During the 1979 hostage-taking in the US Embassy in Tehran, Bawa Muhaiyaddeen (my teacher) called a news conference in Philadelphia with the world media, something he had never done. He denounced the hostage-taking, saying, this is not Islam. Did this happen after the destruction of the World Trade Center towers? If it did, I am not aware of it. Did the great Sufi Masters of Pakistan, and there are many, come forward in Karachi to say al Qaeda is not Islam? Have they in the 10 years since? I need to be educated in these matters. Have the Ayatollahs in Iran spoken out in this way? Has my friend Ayatollah Zanjani? I hope so. I hear there is a strong movement in Iran now among the young people toward Sufism.

(We could at this point, in all fairness, call upon our own leaders to acknowledge our very American violence. Two and a half million is one estimate of those killed in Vietnam. We exploded more ordnance in that war than was exploded by all sides in World War II. How many were killed in the First Gulf War? 205,000. In the March 2003 invasion of Iraq, which continues, and in Afghanistan? 919,967. Do we keep such records? Where? I googled these numbers. Nobody knows the true body count. If we could weep for much of what we have done, I feel the old Sufis would weep with us.)

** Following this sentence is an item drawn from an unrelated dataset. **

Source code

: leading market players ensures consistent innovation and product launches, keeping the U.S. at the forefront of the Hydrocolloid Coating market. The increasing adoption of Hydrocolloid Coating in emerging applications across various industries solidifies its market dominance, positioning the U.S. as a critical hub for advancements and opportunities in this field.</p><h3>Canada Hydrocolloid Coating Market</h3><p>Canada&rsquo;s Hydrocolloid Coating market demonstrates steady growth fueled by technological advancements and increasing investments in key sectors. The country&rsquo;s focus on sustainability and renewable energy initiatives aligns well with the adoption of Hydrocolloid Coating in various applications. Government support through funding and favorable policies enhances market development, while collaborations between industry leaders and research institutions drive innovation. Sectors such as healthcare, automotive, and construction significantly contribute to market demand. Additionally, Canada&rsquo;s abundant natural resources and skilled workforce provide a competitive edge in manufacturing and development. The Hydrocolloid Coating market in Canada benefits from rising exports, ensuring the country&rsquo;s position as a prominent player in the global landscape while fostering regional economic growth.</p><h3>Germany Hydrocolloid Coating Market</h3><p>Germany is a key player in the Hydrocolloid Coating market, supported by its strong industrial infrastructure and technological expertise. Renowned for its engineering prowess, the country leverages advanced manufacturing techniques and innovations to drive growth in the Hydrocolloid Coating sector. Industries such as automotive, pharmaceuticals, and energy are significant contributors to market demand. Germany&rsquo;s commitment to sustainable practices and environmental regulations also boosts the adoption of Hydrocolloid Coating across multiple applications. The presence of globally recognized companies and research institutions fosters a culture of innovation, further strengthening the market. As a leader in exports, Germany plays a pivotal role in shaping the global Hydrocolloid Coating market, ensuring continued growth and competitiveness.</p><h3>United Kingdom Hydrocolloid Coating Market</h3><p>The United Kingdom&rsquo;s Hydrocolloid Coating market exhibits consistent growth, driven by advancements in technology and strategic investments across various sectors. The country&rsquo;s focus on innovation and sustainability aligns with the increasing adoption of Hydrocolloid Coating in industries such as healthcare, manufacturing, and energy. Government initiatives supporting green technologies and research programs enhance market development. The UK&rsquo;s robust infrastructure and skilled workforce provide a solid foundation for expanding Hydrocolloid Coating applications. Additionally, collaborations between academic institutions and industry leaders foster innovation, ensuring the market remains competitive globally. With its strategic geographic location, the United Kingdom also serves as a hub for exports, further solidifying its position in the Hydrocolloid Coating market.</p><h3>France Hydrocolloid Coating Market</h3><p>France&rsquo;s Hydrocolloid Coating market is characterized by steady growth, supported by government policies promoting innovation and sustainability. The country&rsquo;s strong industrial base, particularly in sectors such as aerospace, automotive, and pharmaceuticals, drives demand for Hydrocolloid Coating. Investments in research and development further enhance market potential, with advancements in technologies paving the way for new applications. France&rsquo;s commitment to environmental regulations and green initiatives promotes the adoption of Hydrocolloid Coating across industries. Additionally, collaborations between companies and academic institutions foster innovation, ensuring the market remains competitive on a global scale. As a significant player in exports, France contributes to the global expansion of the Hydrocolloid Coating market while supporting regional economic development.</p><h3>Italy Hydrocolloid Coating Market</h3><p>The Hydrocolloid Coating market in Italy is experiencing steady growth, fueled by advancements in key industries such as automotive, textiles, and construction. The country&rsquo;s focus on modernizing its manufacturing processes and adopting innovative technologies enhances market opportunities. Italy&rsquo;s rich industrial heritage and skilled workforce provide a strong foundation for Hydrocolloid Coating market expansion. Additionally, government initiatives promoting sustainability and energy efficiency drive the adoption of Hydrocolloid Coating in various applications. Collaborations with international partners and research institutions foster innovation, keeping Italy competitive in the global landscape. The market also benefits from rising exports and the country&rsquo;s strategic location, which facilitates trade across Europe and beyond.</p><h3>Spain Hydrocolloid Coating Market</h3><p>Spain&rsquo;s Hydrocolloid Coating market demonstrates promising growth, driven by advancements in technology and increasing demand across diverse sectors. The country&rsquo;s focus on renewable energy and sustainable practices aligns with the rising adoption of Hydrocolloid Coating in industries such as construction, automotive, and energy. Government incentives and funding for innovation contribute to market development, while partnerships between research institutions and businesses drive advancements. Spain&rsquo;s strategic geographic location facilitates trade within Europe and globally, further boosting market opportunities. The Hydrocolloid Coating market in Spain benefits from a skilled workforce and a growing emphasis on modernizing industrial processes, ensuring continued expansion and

Islamophobia is real and deep and widespread in this country. This much we can know for sure. I sat recently watching a baseball playoff game with a very well-educated man, who seriously recommended that we “Nuke Tehran. Hit them hard. That’s all they understand. Like Dresden.” Sheer Idiocy. I visited Tehran in May of 2006. I tried to describe that beautiful, gentle, European culture to him. Not much help. There is a lot we do not see. The lines of Islamic men bowing down, touching their foreheads to the ground, sitting back, standing up, bowing again. They are doing a form of prayer that acknowledges unity, not political or religious solidarity with each other, but in praise of the mystery of oneness within all living beings, all things, all molecules even. That is the essence of Islam that I meet in Sufis today, that I saw in Bawa’s eyes. There is a sweetness and a coolness, a profound courtesy, and a peace in Islam that we are mostly blind to in the West, and in the media particularly. The Islam that Rumi speaks from within is not one that separates us into different religions. Amazingly, it is one that celebrates how we can meet in Friendship and sing One Song. Here is one of his most famous poems.

One Song

Every war and every conflict between human beings
has happened because of some disagreement about names.

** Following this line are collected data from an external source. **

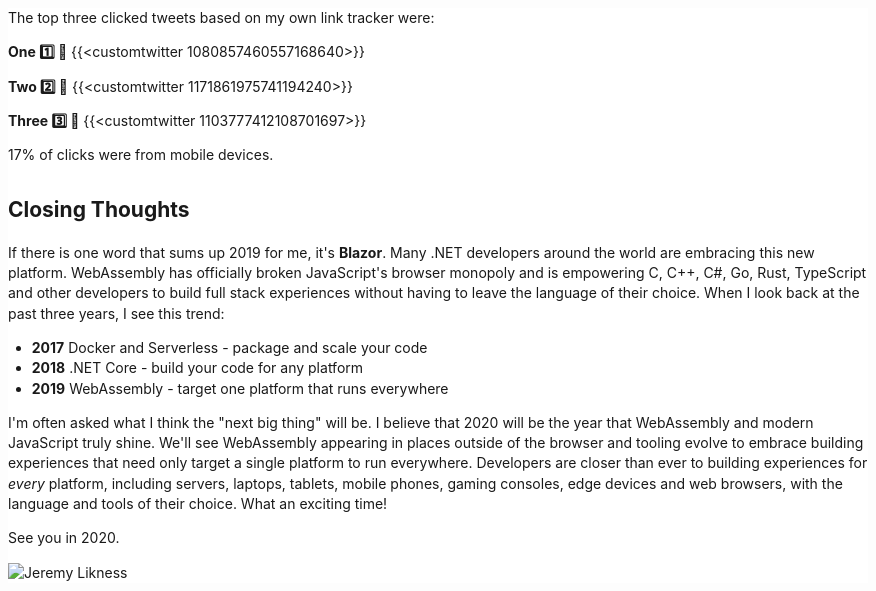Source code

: The top three clicked tweets based on my own link tracker were:

**One 1️⃣ 🥇**
{{<customtwitter 1080857460557168640>}}

**Two 2️⃣ 🥈**
{{<customtwitter 1171861975741194240>}}

**Three 3️⃣ 🥉**
{{<customtwitter 1103777412108701697>}}

17% of clicks were from mobile devices.

## Closing Thoughts

If there is one word that sums up 2019 for me, it's **Blazor**. Many .NET developers around the world are embracing this new platform. WebAssembly has officially broken JavaScript's browser monopoly and is empowering C, C++, C#, Go, Rust, TypeScript and other developers to build full stack experiences without having to leave the language of their choice. When I look back at the past three years, I see this trend:

* **2017** Docker and Serverless - package and scale your code
* **2018** .NET Core - build your code for any platform
* **2019** WebAssembly - target one platform that runs everywhere

I'm often asked what I think the "next big thing" will be. I believe that 2020 will be the year that WebAssembly and modern JavaScript truly shine. We'll see WebAssembly appearing in places outside of the browser and tooling evolve to embrace building experiences that need only target a single platform to run everywhere. Developers are closer than ever to building experiences for _every_ platform, including servers, laptops, tablets, mobile phones, gaming consoles, edge devices and web browsers, with the language and tools of their choice. What an exciting time!

See you in 2020.

![Jeremy Likness](/images/jeremylikness.gif)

It is such an unnecessary foolishness,
because just beyond the arguing
there is a long table of companionship
set and waiting for us to sit down.

What is praised is one, so the praise is one too,
many jugs being poured into a huge basin.
All religions, all this singing, one song.
The differences are just illusion and vanity.
Sunlight looks a little different on this wall
than it does on that wall
and a lot different on this other one,
but it is still one light.

We have borrowed these clothes,
these time-and-space personalities,
from a light, and when we praise,
we are pouring them back in.

He said that in the 13th Century. Rumi very consciously made himself and his poetry a bridge between cultures and between religions. There is nothing exclusivist about him. He includes everyone in his embrace. He was, and is, a healer of whatever might separate us. Shams Tabriz adds another, more incandescent, element to his gift. Pure freedom, pure internal wildness, beyond any category we know. The West has no one comparable. Thoreau to the 100th power. Dostoyevsky to the 10th. Cervantes times 40. Mark Twain spun into seven new dimensions. It is the whirlwind of his presence that we feel as the power within Rumi’s poetry. Shams is what draws us.

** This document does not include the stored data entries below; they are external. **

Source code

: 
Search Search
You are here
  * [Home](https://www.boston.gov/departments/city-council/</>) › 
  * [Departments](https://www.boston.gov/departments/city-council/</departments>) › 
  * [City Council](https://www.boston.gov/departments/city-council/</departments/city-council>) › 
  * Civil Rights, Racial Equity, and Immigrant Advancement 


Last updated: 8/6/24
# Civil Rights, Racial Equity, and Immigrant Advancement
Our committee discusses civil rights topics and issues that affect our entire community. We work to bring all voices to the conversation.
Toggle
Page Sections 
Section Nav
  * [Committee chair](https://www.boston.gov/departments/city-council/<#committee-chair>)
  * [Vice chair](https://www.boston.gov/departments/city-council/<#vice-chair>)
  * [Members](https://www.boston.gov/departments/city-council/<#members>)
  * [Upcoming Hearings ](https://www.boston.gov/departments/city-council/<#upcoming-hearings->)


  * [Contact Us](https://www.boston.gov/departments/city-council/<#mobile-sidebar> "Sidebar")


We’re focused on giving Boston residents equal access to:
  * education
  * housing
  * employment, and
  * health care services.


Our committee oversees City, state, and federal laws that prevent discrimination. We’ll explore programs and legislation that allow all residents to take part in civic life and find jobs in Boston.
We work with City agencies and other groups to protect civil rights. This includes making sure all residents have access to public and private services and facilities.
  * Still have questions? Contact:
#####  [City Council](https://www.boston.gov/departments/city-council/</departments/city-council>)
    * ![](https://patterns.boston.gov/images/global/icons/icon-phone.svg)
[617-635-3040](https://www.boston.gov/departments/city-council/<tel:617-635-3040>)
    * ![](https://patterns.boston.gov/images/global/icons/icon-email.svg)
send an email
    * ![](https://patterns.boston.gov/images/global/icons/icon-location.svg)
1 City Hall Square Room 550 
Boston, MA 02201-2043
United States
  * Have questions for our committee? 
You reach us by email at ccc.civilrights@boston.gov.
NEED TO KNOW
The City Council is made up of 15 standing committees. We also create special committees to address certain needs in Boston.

I am often asked why Rumi is currently so popular. I give my lame reasons. The real cause is Shams Tabriz, the one so startlingly alive and awake, his face is “what all religions long for.” That is the feel of the depth of their friendship. Such friendship is another quality we are missing about Islam. Rumi called his red book The Works of Shams Tabriz. He did that because these poems flow from their seamless friendship. And I would make the mystical claim that that is a way of being, of loving, that we can experience eight centuries later, a little taste of, by reading.